Pros: Columnar (reads only needed columns), compressed, predicate pushdown, type-safe Cons: Not human-readable, requires pyarrow/fastparquet

Feather (Arrow IPC)

# Write
df.to_feather('data.feather')

# Read
df = pd.read_feather('data.feather')

# Read (column selection)
df = pd.read_feather('data.feather', columns=['col1', 'col2'])

Pros: Fastest read/write, zero-copy when possible, good for intermediate data Cons: Less compression than Parquet, no predicate pushdown, less widespread

Compression Comparison

Compression Speed Ratio Best For
Snappy Fast Moderate General use, streaming
Zstd Medium Best Archival, cold storage
None Fastest None When I/O is not bottleneck
LZ4 (Feather) Fast Moderate Intermediate pipeline steps

When to Use Each Format

Scenario Best Format
Share with non-technical users CSV
Long-term storage / data lake Parquet (Zstd)
Analytical queries (column subset) Parquet (Snappy)
Intermediate pipeline steps Feather
Streaming / real-time Parquet (Snappy)
Data exchange between tools CSV or Parquet

Section B: Predicate Pushdown

What Is Predicate Pushdown?

Parquet files contain row groups with min/max statistics per column. When you filter, PyArrow can skip entire row groups without reading them:

Row Group 1: categoria min='Deportes', max='Hogar'
  → Filter: categoria == 'Electronica'
  → Skip! (Electronica not in range)

Row Group 2: categoria min='Electronica', max='Ropa'
  → Filter: categoria == 'Electronica'
  → Read (might contain matches)

Supported Filter Operators

# Equality
filters=[('col', '==', 'value')]

# Comparison
filters=[('col', '>', 100)]
filters=[('col', '<=', 50)]

# Multiple conditions (AND)
filters=[('col1', '==', 'A'), ('col2', '>', 100)]

# IN operator
filters=[('col', 'in', ['A', 'B', 'C'])]

Section C: Vectorization Patterns

Pattern 1: Simple Arithmetic

# SLOW: Loop
result = []
for i in range(len(df)):
    result.append(df['a'].iloc[i] * 2 + df['b'].iloc[i])

# FAST: Vectorized
result = df['a'] * 2 + df['b']

Pattern 2: Conditional Assignment

# SLOW: Loop with if/else
categories = []
for val in df['age']:
    if val < 18:
        categories.append('child')
    elif val < 65:
        categories.append('adult')
    else:
        categories.append('senior')

# FAST: np.select
conditions = [
    df['age'] < 18,
    df['age'] < 65,
    df['age'] >= 65
]
choices = ['child', 'adult', 'senior']
df['category'] = np.select(conditions, choices, default='unknown')

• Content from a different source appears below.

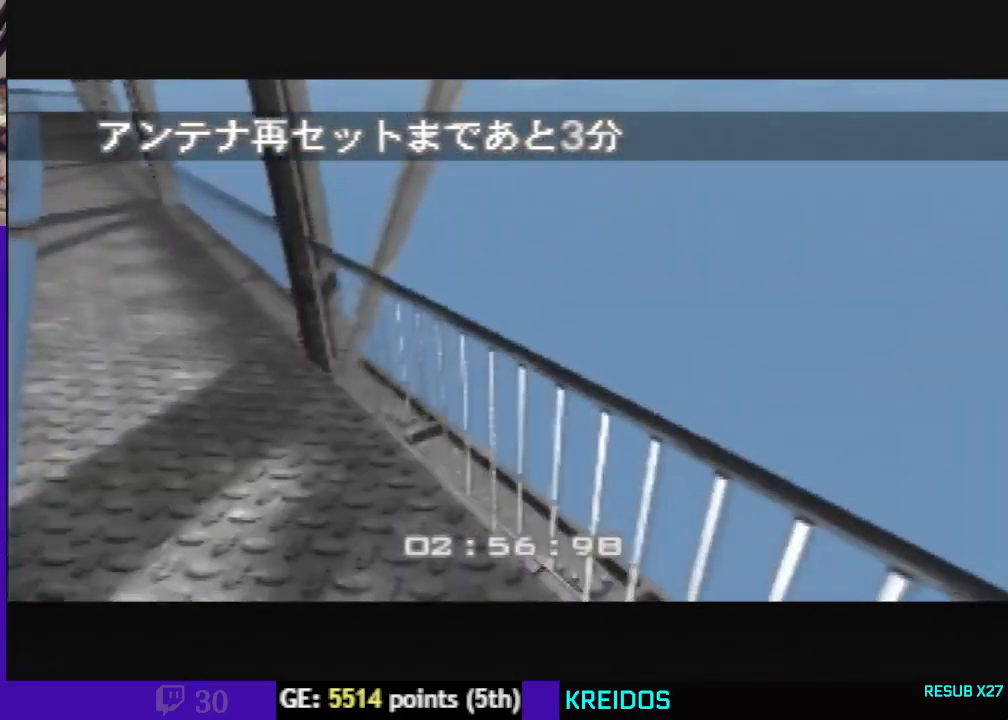
{"dt_ms": 500, "buttons": [], "left_stick": "center", "events": [[67, "C_LEFT", "up"], [67, "C_UP", "up"], [100, "left_stick", "right"], [200, "left_stick", "down-right"], [367, "left_stick", "center"]]}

# Alternative: pd.cut (for numeric bins)
df['category'] = pd.cut(df['age'],
                        bins=[0, 18, 65, 120],
                        labels=['child', 'adult', 'senior'])

Pattern 3: Two-Condition If/Else

# SLOW: Loop
result = []
for val in df['x']:
    if val > 0:
        result.append(val * 2)
    else:
        result.append(0)

# FAST: np.where
result = np.where(df['x'] > 0, df['x'] * 2, 0)

Pattern 4: Clipping Values

# SLOW: Loop
result = []
for val in df['score']:
    if val > 100:
        result.append(100)
    elif val < 0:
        result.append(0)
    else:
        result.append(val)

# FAST: np.clip
result = np.clip(df['score'], 0, 100)

Pattern 5: Distance Calculation (Broadcasting)

# SLOW: Loop
distances = []
for i in range(len(points_a)):
    dist = math.sqrt(
        (points_a[i, 0] - points_b[i, 0])**2 +
        (points_a[i, 1] - points_b[i, 1])**2
    )
    distances.append(dist)

# FAST: NumPy broadcasting
diff = points_a - points_b  # Broadcasting handles alignment
distances = np.sqrt(np.sum(diff**2, axis=1))

# Or using np.linalg.norm
distances = np.linalg.norm(points_a - points_b, axis=1)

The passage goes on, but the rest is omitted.